Monday, September 30, 2013

Guest blog: Writing Non-Fiction, with Jo Linsdell

In the usual tradition of this blog, when things get tight, the pressure builds, and I can't find time to write anything.... that's when it's time for a guest blog. :)   See, easy ... unless you can hand out ipods, Virgin Media TV packages, or free books ... this is easier.

Today, we'll be hosting Jo Linsdell.  If you're a writer on Facebook, you've run into madam Linsdell before. I even had a Facebook interview with her not too long ago. Jo Linsdell is a best selling author and illustrator, award winning blogger, and freelance writer. She is also the founder and organiser of the annual online event Promo Day ( Her latest release Virtual Book Tours: Effective Online Book Promotion From the Comfort of Your Own Home is now available from Amazon. Find out more about her at her website

Writing Non-Fiction

By Jo Linsdell

I'm a multi genre author and also an illustrator so my writing process tends to differ depending on the project I'm working on. For my non-fiction books the first two steps are always the same though 1) make the cover art 2) write up the table of contents.
By making the cover art I get a feel for the book and set the tone. It also becomes "real". This is a great motivator for me and helps me focus on finishing it. Another benefit to making the cover early on is that it means I can do some pre-release promotion even before I've finished writing the book.

The table of contents is basically the structure for my book. I start by brainstorming the topic I'm writing about. For my latest book Virtual Book Tours: Effective Online Book Promotion From the Comfort of Your Own Home the topic was virtual book tours. I made a list of the questions I get asked most related to virtual book tours and they essentially became the chapters of my book. All I needed to do was put them into a logical order. With a clear plan for the book I knew exactly what to write for each chapter and book quickly came to life.

The idea was to break it down into 3 main sections; pre-tour, during-tour, and post-tour, covering everything a person would need to know to be able to set up and carry out a successful virtual book tour. I then added a forth section packed full of useful resources. The book pretty much wrote itself.

I think the main reason I found it so easy to write this book was that I already had a lot of experience and knowledge of my topic (I've carried out numerous successful virtual book tours for my own books and have been hosting others on my blogs for years. Some times working directly with the author, some times with book tour companies). Virtual book tours are also my favourite, and most effective, marketing method for promoting my books. I'm therefore passionate about the topic and enjoy talking about it. These two factors are the essentials for writing a good non-fiction. You need to know your topic and be passionate about it.

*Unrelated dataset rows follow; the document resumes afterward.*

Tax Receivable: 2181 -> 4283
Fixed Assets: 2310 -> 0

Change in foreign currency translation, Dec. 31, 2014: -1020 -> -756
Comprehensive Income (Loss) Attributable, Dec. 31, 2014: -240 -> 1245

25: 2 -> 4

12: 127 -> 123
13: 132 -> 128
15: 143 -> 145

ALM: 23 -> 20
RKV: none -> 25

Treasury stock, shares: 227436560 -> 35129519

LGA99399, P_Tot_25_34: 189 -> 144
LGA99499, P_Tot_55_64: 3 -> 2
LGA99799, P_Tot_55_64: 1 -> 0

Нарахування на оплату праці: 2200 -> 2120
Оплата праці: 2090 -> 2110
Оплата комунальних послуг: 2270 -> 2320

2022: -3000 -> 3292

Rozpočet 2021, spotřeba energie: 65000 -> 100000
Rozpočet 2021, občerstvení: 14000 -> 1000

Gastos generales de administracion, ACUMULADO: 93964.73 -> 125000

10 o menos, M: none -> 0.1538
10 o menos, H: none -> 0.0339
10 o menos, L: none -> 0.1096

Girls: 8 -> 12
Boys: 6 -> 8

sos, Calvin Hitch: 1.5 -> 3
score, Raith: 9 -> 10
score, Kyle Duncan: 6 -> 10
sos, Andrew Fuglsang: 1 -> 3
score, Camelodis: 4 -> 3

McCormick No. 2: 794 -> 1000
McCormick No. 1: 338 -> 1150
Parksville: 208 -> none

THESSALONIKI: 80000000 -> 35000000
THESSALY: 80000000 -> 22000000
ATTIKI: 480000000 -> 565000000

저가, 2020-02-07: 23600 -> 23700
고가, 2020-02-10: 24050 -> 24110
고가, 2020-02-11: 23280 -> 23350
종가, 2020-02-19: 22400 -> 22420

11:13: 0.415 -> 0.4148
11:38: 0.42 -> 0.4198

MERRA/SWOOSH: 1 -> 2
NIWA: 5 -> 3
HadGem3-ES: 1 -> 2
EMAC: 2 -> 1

As the reader goes through your book it will be obvious whether you're an expert in your topic or not. Your excitement and enthusiasm about your topic should shine through from start to finish. If it does, you'll have them excited about the topic too and eager to use their new found knowledge.

What are the first steps you take when writing a non-fiction book? As a reader, what do you look for it a non-fiction book?